The cloud isn’t a passing fad or just training-wheel technology for bootstrapping startups; it’s increasingly how enterprises are affordable, reliable and scalable addressing their IT needs.

Free of hardware purchasing costs and long-term commitments, dedicated staff and real estate investments to host server farms in climate-controlled environments with rock-solid connectivity, cloud services allow firms to be more nimble and cost-conscious as they shift their processes, systems and functions to hosted solutions.

To be clear, this isn’t just hand-waving from enthusiasts trying to get more firms on the cloud computing train, the proof is in the numbers:

1. Many small businesses are already there… and the rest are on their way
For a small business, the economic case for moving to the cloud is completely convincing. Buying and maintaining their own hardware—even in an outsourced hosting facility—just doesn’t make sense for most business functions.
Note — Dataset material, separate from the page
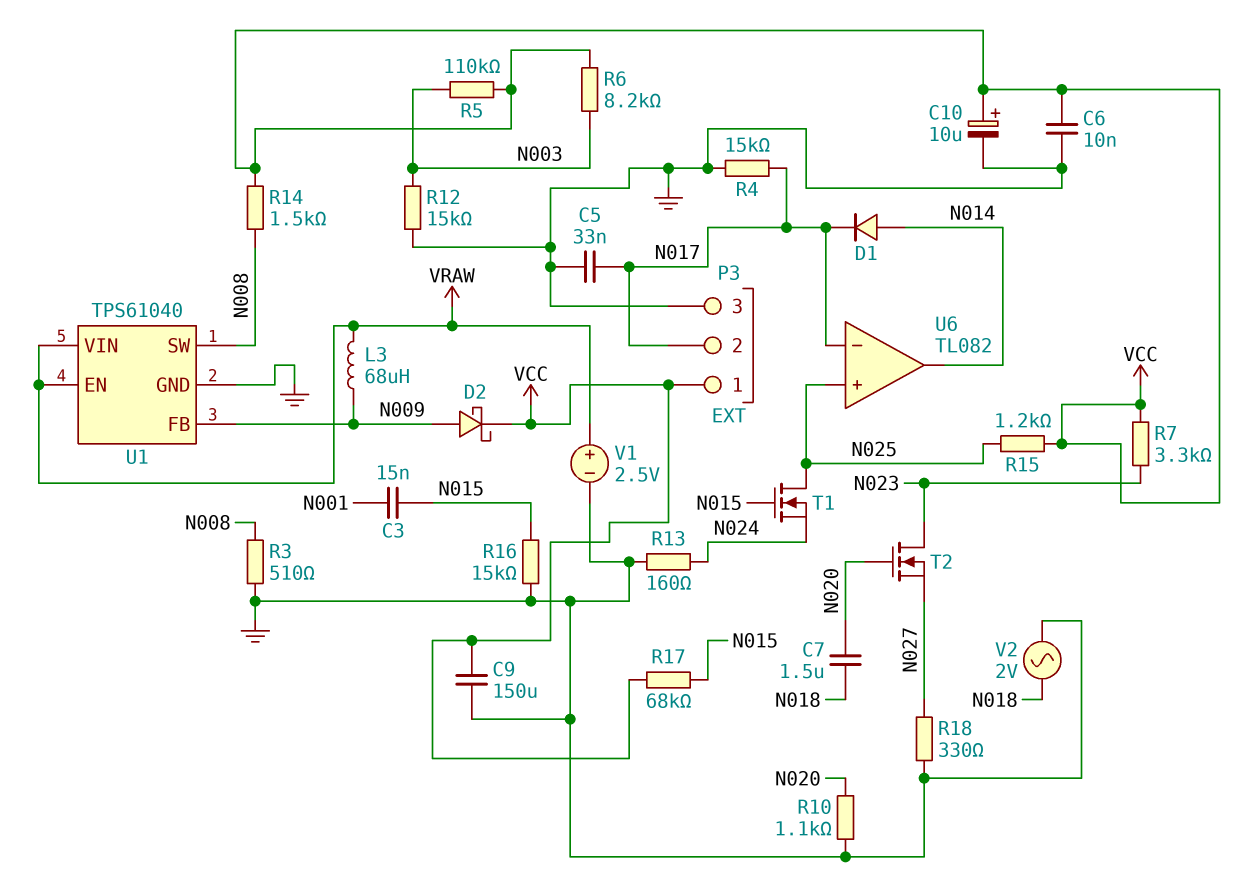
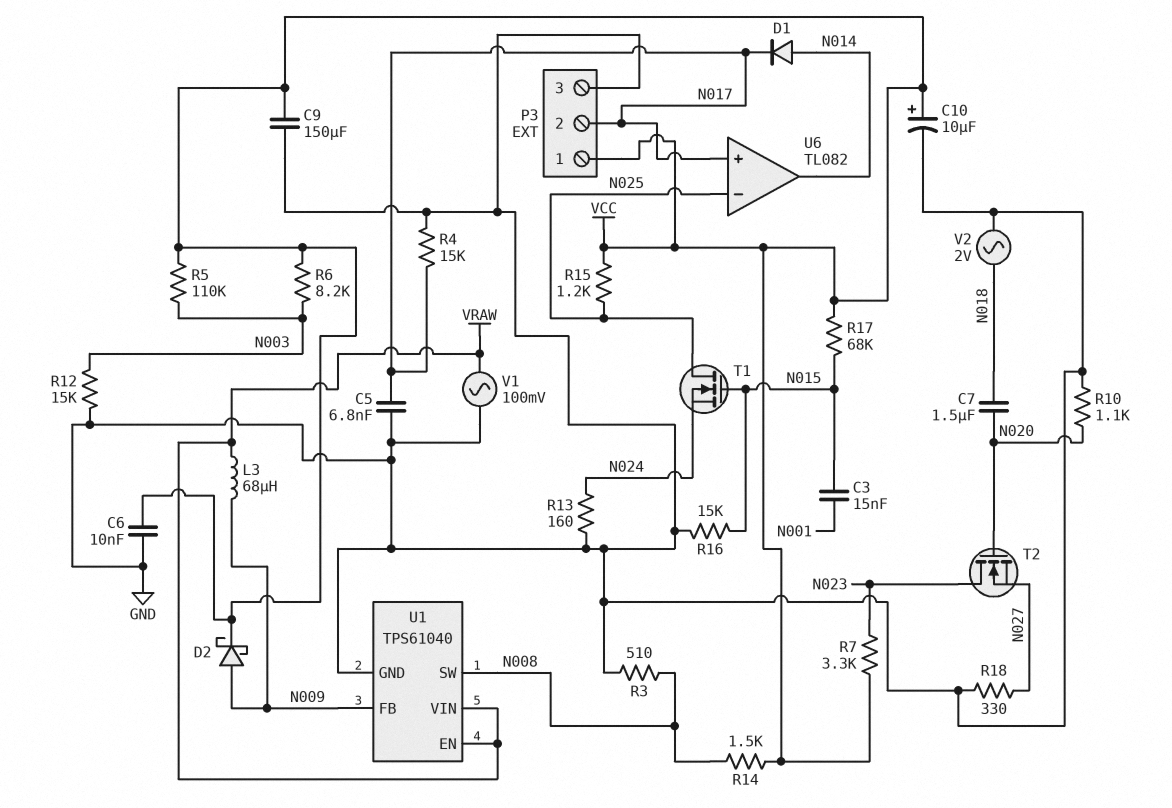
C5: 33nF (GND, N017) -> 6.8nF (GND, N017)
U6 pin in+: N025 -> N017
U6 pin in-: N017 -> N025
V1: 2.5V (plus VRAW, minus GND) -> AC 100mV (GND, VRAW)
That’s why 35 percent of SMBs had already moved to the cloud by 2015 and 70 percent will have fully migrated by 2020. The ROI of DIY just isn’t there for most applications and ties up too much capital for businesses trying to be nimble in a competitive environment.

2. The cloud isn’t just for consumer apps
More than 70 percent of cloud apps are for enterprise services, which dispels the commonly held notion that it’s those crazy startups that are leveraging the cloud and not “real” companies that have to worry about reliability, security, corporate data and financials.

3. Cloud computing is a major budget line item
Seventy-five percent of enterprises with 1,000+ employees have at least one application running in the cloud. But that doesn’t just mean it’s a trivial app or some skunkworks in the research and development organization.

Ten percent of all enterprises are already spending more than $10 million annually on cloud services. And given how inexpensive cloud services can be, that represents a major financial commitment for these firms and a huge shift from traditional self-hosted solutions.

4. Enterprises aren’t just testing the waters
Large organizations are no longer viewing the cloud as something to try or limiting it to peripheral, non-essential applications. The average enterprise is relying on more than 1,400 distinct cloud-based applications, and that number is growing more than 20 percent year-over-year.

5. A familiar name and two newcomers are dominating the market
Most enterprises have been doing business with Microsoft on some level for decades and their cloud business will represent 30 percent of its total revenue by 2018. But spending money on anything other than advertising from Google is pretty new territory for most firms, yet Microsoft and Google now represent 24 percent of the cloud computing market.

However the biggest dog on the block is a new partner for nearly every enterprise, as Amazon continues to dominate cloud computing with its Amazon Web Services “side business” that has managed to claim 40 percent of the market and is growing at 68 percent year-over-year.

Amazon and Google have claimed their dominance through a combination of unparalleled scale, homegrown technology built to support their own core businesses and a willingness to sacrifice margin for market share.

How to add value in this cloudy new reality
For Managed Services Providers and outsourced IT services organizations, the cloud might seem like a danger to current business models, as firms are no longer looking for help purchasing, installing and running their own equipment like they used to. But the cloud revolution also represents a massive opportunity.

Purchasing cloud services is very different from old-school IT. How many instances do they need, how many concurrent hours, how much memory… this is a different way of thinking about computing that many will need help with comprehending and right-sizing for their applications. By developing expertise in translating between the two generations of technology and scoping their future needs, your services can add tremendous value.

Furthermore, other than Microsoft, the major players are entirely new vendors with drastically different business models than your customers are used to, which provides another opportunity for your firm to be of assistance.

And finally, many of the technologies and capabilities being offered in the cloud have great potential savings and efficiencies for your clients, but they will need guidance to map those services to current business processes and to transition core applications to these new cloud environments.